No importa cuánto enarbolen discursos de izquierda, se posicionen en contra de la hegemonía y el poder, promulguen el “amor al prójimo” en su versión hippie de “andar los pasos con amor”, participen en grupos de autogestión, o cuántas veces se enuncien “libertario”, los hombres que violentan mujeres también están ahí, en esos grupos. Y, aún más, los hombres que los respaldan, que los encubren y que los defienden también pertenecen a la izquierda.
Ahí es donde está presente el pacto no escrito en los libros que venden, que escriben y promocionan, pero que esta activo e implícito en sus relaciones entre sí, entre hombres.
El pacto patriarcal no es un acuerdo formal, pero es eficaz. Funciona como una red invisible de lealtades entre varones que, frente a la denuncia de una agresión o un comportamiento violento hacia una mujer, se activa para proteger al agresor. Y es necesario señalar que quienes lo sostienen muchas veces se piensan como progresistas, revolucionarios, o anticapitalistas, pero cuando un compañero violenta, sus convicciones se tambalean.

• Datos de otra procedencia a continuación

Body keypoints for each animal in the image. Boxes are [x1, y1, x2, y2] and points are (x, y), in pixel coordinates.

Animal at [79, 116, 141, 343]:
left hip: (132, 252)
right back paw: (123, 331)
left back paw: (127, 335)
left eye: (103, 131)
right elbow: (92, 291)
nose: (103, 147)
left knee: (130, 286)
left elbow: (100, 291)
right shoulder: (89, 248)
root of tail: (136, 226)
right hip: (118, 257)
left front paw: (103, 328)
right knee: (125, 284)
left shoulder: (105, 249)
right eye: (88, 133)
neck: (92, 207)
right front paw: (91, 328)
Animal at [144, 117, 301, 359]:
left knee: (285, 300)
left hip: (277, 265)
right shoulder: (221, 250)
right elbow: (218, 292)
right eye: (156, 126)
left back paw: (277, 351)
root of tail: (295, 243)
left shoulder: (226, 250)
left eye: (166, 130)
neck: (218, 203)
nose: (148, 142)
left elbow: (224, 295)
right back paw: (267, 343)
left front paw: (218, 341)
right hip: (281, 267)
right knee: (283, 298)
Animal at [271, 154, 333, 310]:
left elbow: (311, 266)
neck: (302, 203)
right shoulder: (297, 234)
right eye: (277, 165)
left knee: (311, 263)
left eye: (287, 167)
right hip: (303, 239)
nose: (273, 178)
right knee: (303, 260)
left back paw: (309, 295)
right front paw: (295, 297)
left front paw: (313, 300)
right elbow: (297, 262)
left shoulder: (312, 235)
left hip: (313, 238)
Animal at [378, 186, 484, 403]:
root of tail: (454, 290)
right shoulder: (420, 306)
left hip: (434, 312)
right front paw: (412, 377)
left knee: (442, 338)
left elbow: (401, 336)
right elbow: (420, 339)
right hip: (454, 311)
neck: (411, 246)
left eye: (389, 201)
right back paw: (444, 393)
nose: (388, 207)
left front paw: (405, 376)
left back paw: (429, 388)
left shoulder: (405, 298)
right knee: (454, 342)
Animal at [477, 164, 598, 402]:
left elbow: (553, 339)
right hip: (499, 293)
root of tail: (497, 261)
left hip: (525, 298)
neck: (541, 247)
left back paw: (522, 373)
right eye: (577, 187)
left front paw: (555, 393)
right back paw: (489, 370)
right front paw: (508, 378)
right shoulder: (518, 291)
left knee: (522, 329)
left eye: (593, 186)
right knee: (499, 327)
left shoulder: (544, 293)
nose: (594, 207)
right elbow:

Opera en varios niveles: con la comunidad del agresor fortaleciendo su imagen como “el hombre bueno”, con la red de apoyo de la víctima poniéndola en entredicho o con la propia víctima. Además lo hace con diferentes dinámicas, a veces con gritos o amenazas, otras con silencios de supuesta neutralidad, o con dudas sembradas sutilmente, o con la minimización de lo ocurrido. Pero el resultado es el mismo: la violencia se perpetúa y el agresor resguardado.
Una de las justificaciones más frecuentes y más peligrosas es la que apela a la salud mental del agresor. Se dice que “está atravesando un episodio”, que “no sabe cómo gestionar sus emociones” o hasta que “tiene una condición mental” buscando justificar lo injustificable. Y aunque, efectivamente, el dolor psicológico es real y la salud mental merece atención, no puede ser utilizado como excusa para ejercer violencia contra otras personas.
Romper el pacto patriarcal es cosa de hombres, también de los de izquierda.